Source excerpt
**********
Posted by: Loren Coleman on November 12th, 2007

Cilka

The Przewalski’s horse, a Pleistocene megafauna survivor, can be called a “living fossil,” in the popularized employment of that phrase. Certainly, this horse is of interest to cryptozoologists. In the society we live in, this is an animal your daughter may know more about than you do.

The species (Equus ferus przewalskii, Equus caballus przewalskii, or Equus przewalski poliakov – classification is debated) is the last truly wild horse, first recognized by zoology in Mongolia in 1881.

It is an animal of discovery, with lessons to teach in cryptozoology. Besides, the Przewalski’s horse story overlaps with that of the Almas. See more about it here.

As to replicas, you might be surprised to hear that good representations of this horse have been produced for some time. But don’t look for them in the “dinosaurs” and “prehistoric animals” sections of the museums, toy stores, and craft outlets. These replicas have been hiding over in the “girls’ toys” aisles, along with all those other horse models.

Could this be the source of why some young women turn to cryptozoology? There are hints right there in their horse collections.

Two companies, Bullyland and Schleich, make good replicas of wild horses.

Bullyland Wild Horse

Bullyland produces a model that nearly looks like a Przewalski’s horse, which is called their Prehistoric Ancient Horse. It is 6″ long, shown above from The Dinosaur Farm.

To clarify, this is the Miocene fossil horse Anchitherium.

Anchitherium

It is seen (above) in this view from Link and Pin Hobbies site.

Schleich Przewalski's Horse

The Schleich Przewalski’s Horse is a beauty to behold. It shows great detail and is 4″ long. This variety is infrequently found in the better “horse collections” at some toy stores; the replica here is from Healthstones’ Hobbies.
**********
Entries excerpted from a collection
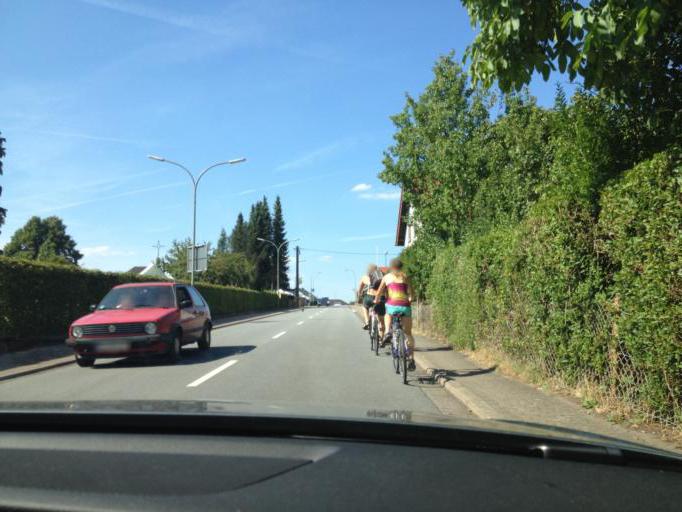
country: DE
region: Saarland
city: Oberthal
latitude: 49.5496
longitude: 7.0610
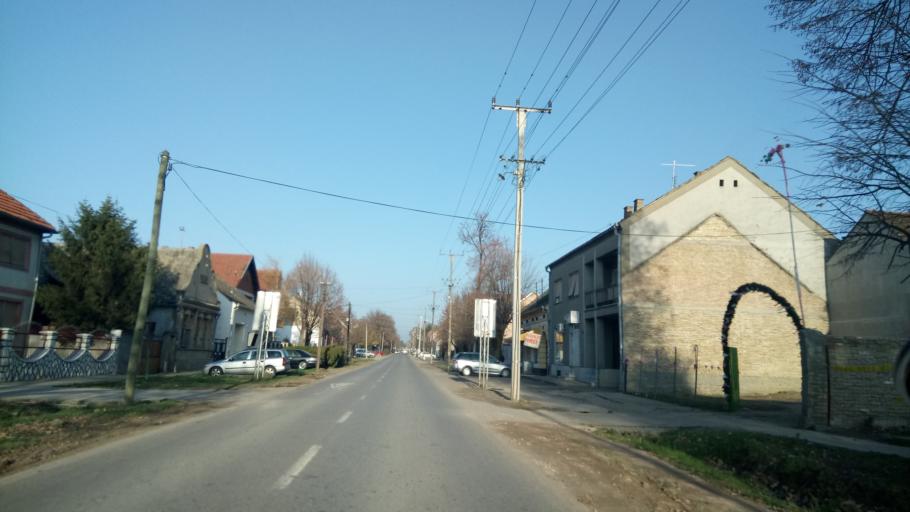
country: RS
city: Novi Slankamen
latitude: 45.1247
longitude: 20.2376
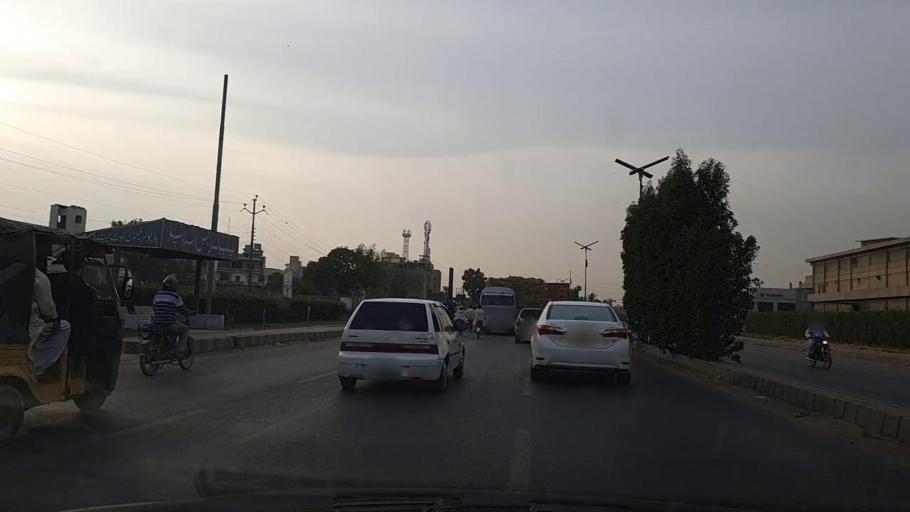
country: PK
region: Sindh
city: Malir Cantonment
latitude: 24.8535
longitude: 67.2463
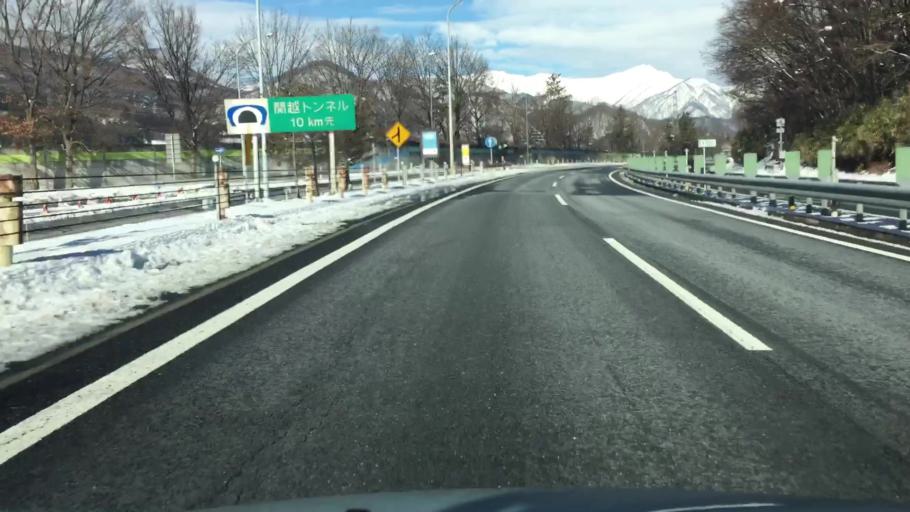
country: JP
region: Gunma
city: Numata
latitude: 36.7020
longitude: 138.9855
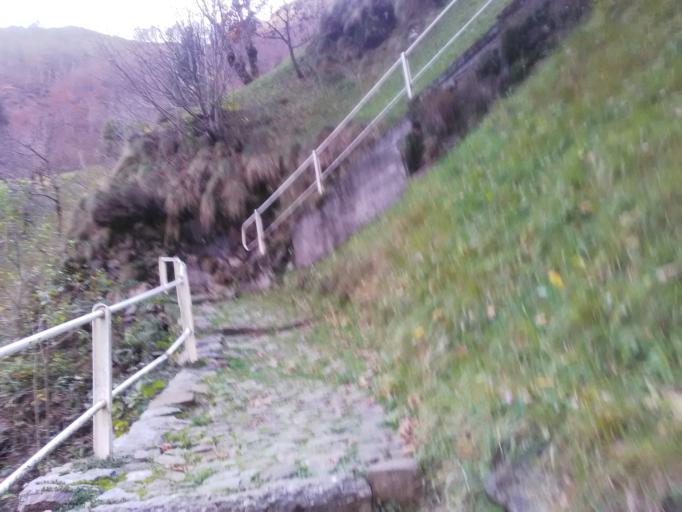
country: IT
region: Piedmont
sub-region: Provincia di Vercelli
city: Cervatto
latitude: 45.8838
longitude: 8.1770
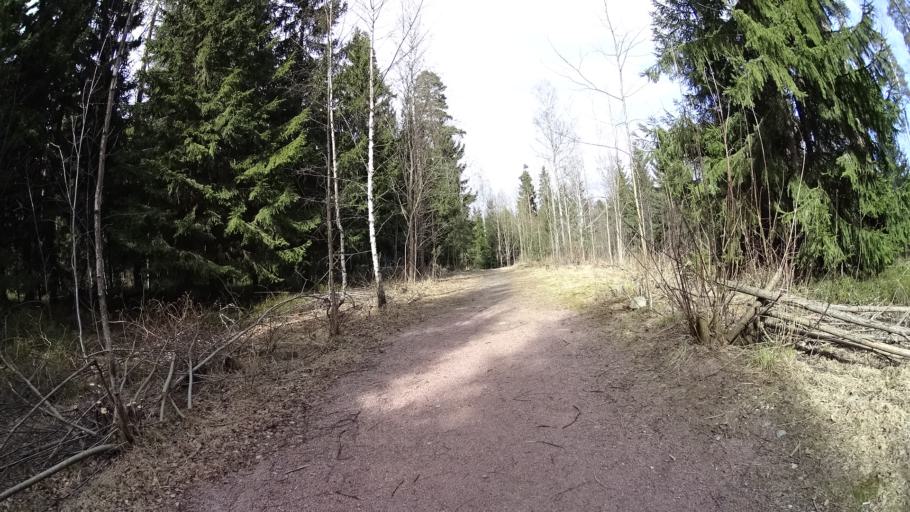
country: FI
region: Uusimaa
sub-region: Helsinki
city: Kauniainen
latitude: 60.2161
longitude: 24.7478
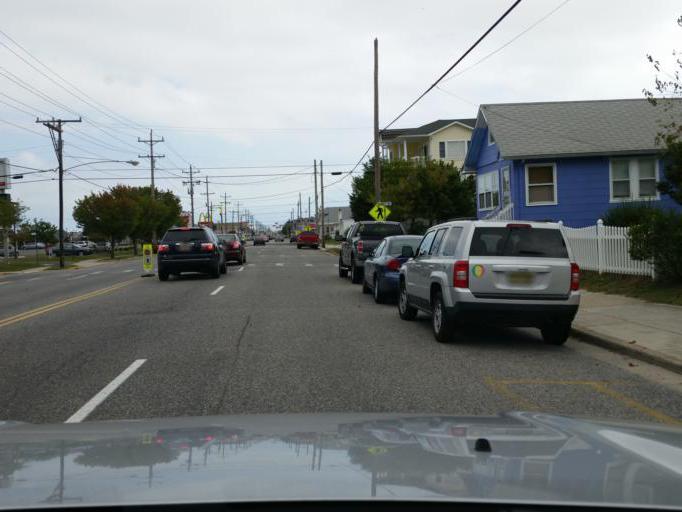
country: US
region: New Jersey
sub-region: Cape May County
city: Wildwood Crest
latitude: 38.9842
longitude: -74.8293
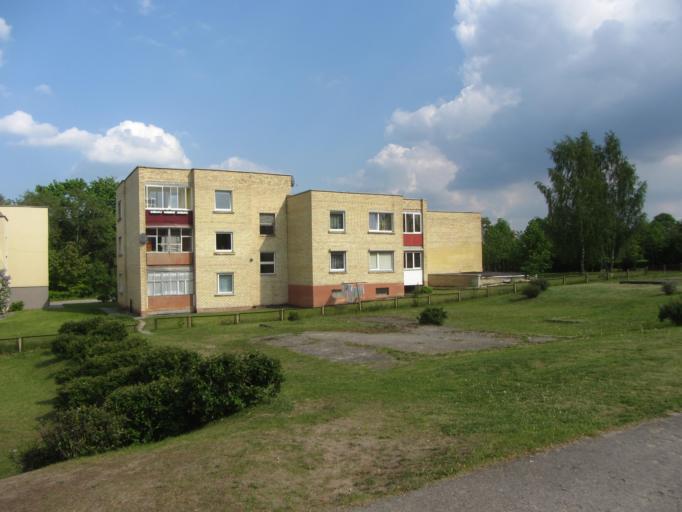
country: LT
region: Utenos apskritis
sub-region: Utena
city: Utena
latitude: 55.5108
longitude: 25.5913
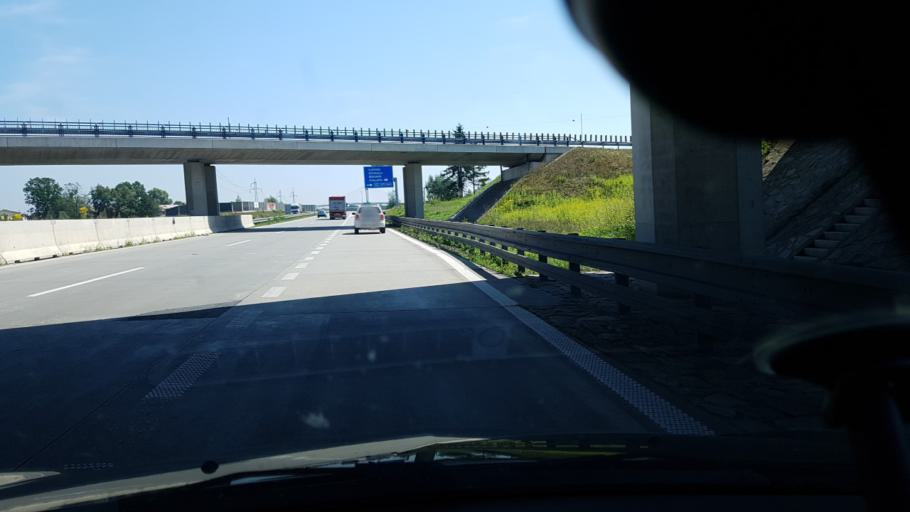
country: CZ
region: Moravskoslezsky
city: Stary Bohumin
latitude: 49.9112
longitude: 18.3298
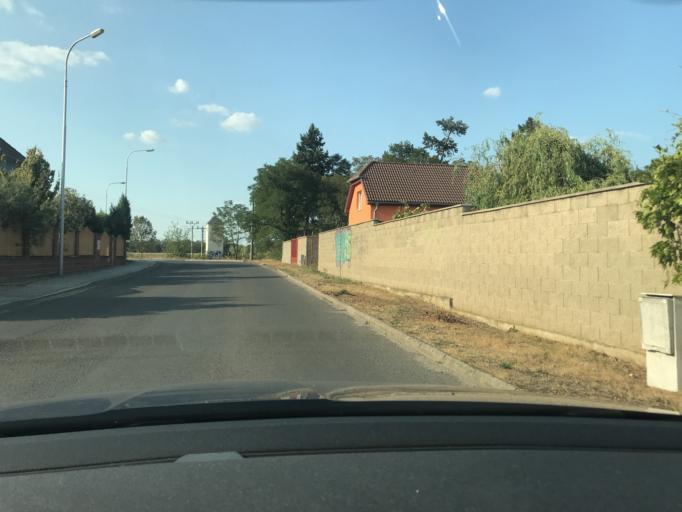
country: CZ
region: Ustecky
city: Postoloprty
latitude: 50.3629
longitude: 13.6915
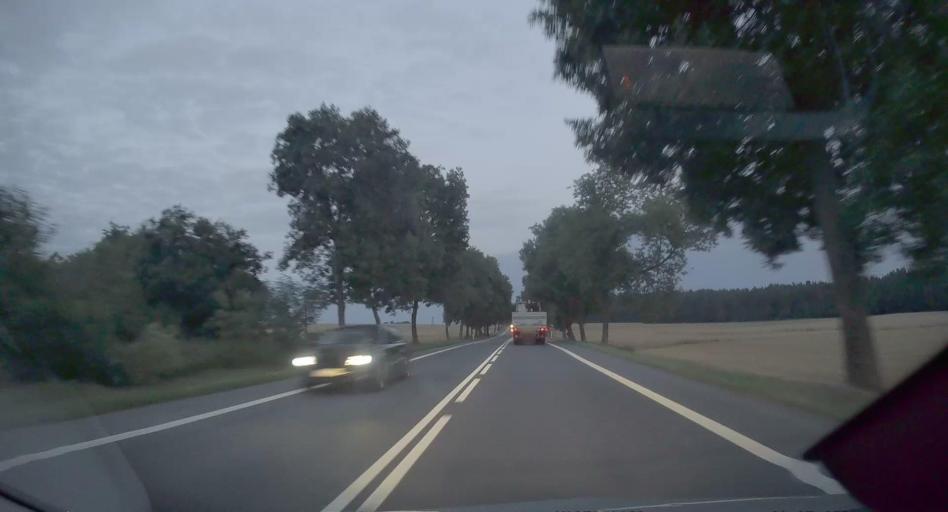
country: PL
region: Silesian Voivodeship
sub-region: Powiat klobucki
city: Opatow
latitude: 50.9474
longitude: 18.8296
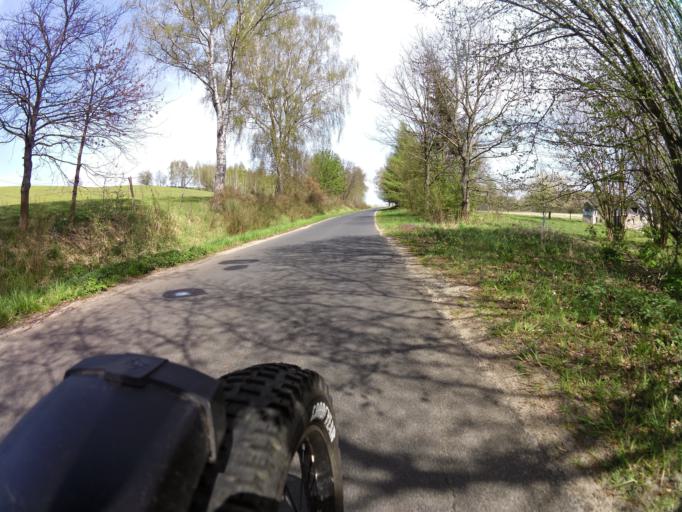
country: PL
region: West Pomeranian Voivodeship
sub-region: Powiat lobeski
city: Resko
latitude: 53.7815
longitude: 15.4187
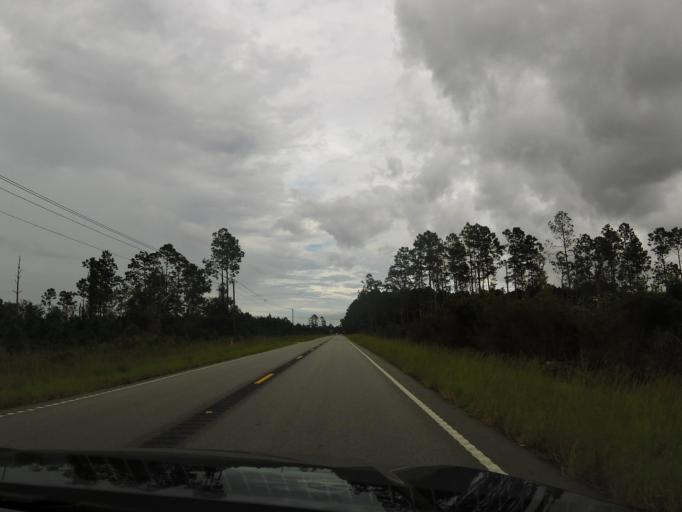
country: US
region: Florida
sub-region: Baker County
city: Macclenny
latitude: 30.5174
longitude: -82.1033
**********
Exercise
Write out, word for word, everything in the Przewalski's horse article from "The species (Equus" down to "Mongolia in 1881.".

Full solution
The species (Equus ferus przewalskii, Equus caballus przewalskii, or Equus przewalski poliakov – classification is debated) is the last truly wild horse, first recognized by zoology in Mongolia in 1881.